You do have to clear the drain somehow and obviously be careful if dealing with broken glass. You may have glass stuck in the impellers of the pump too? You might see if a wet vac would help? 

If you have fried the pump/motor? It really is probably not worth fixing or replacing on a machine so old although I do agree you will be hard pressed to find a replacement that will last as long as yours has.

You have done well to get so many years out of a dishwasher that it sounds like you use a lot. Given its age I wouldn't sink a lot of money into fixing it though. I would bite the bullet and get a cheapie to hold you until your remodeling catches up and includes the kitchen and the dishwasher you want? Donate it to Habitat for Humanity ReStore when done with it? Of course it is not money you want to spend right now but buying parts and all for something so old is probably not justified if you can even get them?


----------



## wiley0714 (Dec 9, 2009)

*check*

Check to see if it drains to/thru a garbage disposal?

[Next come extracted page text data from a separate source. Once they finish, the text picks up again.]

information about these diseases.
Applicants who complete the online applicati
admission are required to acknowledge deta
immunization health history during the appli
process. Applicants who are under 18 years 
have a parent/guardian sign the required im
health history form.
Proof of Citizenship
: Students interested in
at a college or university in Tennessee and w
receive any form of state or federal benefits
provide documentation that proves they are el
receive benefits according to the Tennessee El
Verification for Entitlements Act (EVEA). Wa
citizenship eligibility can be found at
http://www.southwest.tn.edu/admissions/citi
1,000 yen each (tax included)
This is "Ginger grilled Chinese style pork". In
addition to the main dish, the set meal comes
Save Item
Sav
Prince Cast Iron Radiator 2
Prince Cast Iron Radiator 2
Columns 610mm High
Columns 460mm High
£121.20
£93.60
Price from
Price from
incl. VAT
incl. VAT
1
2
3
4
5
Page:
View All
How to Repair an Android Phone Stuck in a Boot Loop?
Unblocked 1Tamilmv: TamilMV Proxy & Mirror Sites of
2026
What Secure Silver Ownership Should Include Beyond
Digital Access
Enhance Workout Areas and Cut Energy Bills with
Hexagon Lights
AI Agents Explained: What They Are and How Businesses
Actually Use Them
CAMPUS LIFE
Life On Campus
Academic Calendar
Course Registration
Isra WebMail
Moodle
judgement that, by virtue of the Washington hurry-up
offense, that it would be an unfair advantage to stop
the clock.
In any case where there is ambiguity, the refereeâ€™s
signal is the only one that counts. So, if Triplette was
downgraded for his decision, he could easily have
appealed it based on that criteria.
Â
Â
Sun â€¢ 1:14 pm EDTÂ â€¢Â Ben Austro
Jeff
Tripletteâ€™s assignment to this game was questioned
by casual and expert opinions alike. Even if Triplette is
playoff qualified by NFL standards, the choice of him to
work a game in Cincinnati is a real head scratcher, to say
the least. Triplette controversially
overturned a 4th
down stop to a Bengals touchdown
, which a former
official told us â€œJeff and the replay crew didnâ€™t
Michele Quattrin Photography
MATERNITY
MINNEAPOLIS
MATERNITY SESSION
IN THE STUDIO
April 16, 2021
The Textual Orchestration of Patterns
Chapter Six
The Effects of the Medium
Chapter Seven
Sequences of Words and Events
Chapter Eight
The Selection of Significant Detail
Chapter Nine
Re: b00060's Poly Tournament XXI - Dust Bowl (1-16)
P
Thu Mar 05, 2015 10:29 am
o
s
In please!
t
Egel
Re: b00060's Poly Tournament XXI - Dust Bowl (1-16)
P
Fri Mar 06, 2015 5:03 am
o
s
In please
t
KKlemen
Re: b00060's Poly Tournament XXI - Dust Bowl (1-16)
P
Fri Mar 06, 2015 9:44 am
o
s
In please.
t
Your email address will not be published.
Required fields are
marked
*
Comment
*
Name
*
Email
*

Use an allen wrench on the bottom of the disposer to ensure the grinder is not jammed and also hit the red reset button on the disposer. 

Other than that you can look at the hose line and see if any possible obstructions exists.


----------



## Han'D' (Apr 7, 2009)

A good dishwasher costs $150 if one is in a pinch. Of course with a family of four it would seem to me you have 'four' dishwashers...I'm just sayin'. We haven't used a [dishwasher] in 10 plus years. Extra storage!:laughing:


----------



## diy'er on LI (Jul 6, 2009)

no garbage disposal.... (actually, I suspect they're not as common here on LI as elsewhere in the US). 

we tried the wetvac thing. After a bit more tinkering, I think the motor died. So upset. 

Well, we're forced to wash dishes. We're actually 3 dishwashers (the one year old said he's striking :laughing We're going to have to invest in gloves for the short term, and for the long term, will depend upon creative financing (looking for a 0% interest offer for a few months :wink for a new one in a few months or so.

thanks for your help. I wish this messy adventure had a better outcome... sigh.


----------